Optimized Design of Hot Water Storage in Solar Thermal Cooling Facilities

Abstract

Solar thermal installations can provide a significant contribution to the energy needs of cooling demand of single family buildings. Unfortunately oversizing facility elements is not uncommon. Most of the design flaws concern collector field or auxiliary elements, such as backup boilers or electric resistances inside storage devices. This leads to lower than expected facility COP and SCOP, but also higher cost. Customer dissatisfaction is the result. This paper presents a numerical model of the multiple purpose solar thermal facility installed at Universidad Carlos III de Madrid (UC3M) using the TRNSYS® tool.
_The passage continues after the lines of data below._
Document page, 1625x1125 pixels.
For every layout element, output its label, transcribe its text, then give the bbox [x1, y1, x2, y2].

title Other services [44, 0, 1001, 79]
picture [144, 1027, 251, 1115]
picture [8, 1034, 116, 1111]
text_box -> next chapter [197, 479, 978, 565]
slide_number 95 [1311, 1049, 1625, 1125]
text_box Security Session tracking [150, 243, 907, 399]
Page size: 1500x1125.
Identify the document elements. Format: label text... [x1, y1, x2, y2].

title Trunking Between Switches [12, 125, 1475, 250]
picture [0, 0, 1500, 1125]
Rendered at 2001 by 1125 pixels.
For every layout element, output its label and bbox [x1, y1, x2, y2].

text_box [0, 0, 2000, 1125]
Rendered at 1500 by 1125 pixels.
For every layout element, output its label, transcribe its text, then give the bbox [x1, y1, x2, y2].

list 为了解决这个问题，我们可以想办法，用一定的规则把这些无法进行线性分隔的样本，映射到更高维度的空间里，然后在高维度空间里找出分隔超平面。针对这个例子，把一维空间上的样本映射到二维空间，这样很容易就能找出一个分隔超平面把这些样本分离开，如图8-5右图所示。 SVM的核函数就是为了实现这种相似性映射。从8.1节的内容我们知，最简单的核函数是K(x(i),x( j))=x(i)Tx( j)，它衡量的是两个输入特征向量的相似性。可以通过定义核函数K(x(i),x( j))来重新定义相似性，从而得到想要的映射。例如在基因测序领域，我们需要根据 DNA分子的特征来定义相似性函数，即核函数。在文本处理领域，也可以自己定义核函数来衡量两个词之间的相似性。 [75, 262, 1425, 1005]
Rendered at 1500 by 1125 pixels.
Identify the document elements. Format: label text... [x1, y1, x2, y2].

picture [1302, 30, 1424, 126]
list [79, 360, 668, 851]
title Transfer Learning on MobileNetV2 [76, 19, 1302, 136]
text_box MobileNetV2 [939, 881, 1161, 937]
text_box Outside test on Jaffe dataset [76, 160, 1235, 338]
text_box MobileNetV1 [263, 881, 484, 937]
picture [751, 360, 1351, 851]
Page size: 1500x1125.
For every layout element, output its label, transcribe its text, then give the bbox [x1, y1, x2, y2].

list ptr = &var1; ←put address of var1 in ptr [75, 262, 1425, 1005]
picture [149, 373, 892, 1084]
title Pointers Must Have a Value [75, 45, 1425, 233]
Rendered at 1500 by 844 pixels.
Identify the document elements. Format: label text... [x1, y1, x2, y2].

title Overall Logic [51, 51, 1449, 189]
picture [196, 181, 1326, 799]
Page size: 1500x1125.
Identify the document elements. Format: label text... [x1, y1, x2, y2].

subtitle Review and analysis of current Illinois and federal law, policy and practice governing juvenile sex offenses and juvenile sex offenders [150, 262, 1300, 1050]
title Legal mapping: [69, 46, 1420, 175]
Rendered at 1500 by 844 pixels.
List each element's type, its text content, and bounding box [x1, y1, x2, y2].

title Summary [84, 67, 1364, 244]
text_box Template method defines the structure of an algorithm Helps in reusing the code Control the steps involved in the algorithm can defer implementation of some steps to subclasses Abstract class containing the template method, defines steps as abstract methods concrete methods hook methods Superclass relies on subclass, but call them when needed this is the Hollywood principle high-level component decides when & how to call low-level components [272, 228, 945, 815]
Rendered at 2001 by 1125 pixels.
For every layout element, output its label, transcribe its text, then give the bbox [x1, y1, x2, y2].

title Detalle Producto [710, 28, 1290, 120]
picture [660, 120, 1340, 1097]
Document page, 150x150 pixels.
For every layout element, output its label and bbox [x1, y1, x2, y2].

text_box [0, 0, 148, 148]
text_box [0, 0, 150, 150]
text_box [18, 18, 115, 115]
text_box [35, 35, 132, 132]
The solar cooling facility (http://termica.uc3m.es/solar.htm) is completely monitored for its performance characterization in the production of AC, DHW and heating. Operational data for various summer seasons have been recorded, simultaneously with 7 meteorological variables. The experimental facility includes a single effect BrLi absorption chiller working at part load under summer season. TRNSYS is a completely feasible platform for simulating solar facilities and is commonly used by researchers and planners, for its simplicity and ease manipulation. This simulation tool contains general solar cooling elements found in most experimental facilities and has been kept as simple as possible. The model developed aims at analyzing facility elements in order to resize collector field and storage volumes. Furthermore it allows studying different configurations of the facility and the control schemes. These configurations include different hot water storage capacities within the facility allowing comparing with the facility without any kind of storage excepting its own thermal inertia. The simulation has been validated with instantaneous and seasonal experimental data for different summer seasons including 2003, 2004 and 2005. Simulation results show that there is a hot storage tank capacity that optimizes the facility in terms of COP, SCOP and total cold produced. Even with no storage at all, the facility still improves its behavior from current operating conditions. Simulation and experimental results are compared and an optimum configuration of the facility is proposed.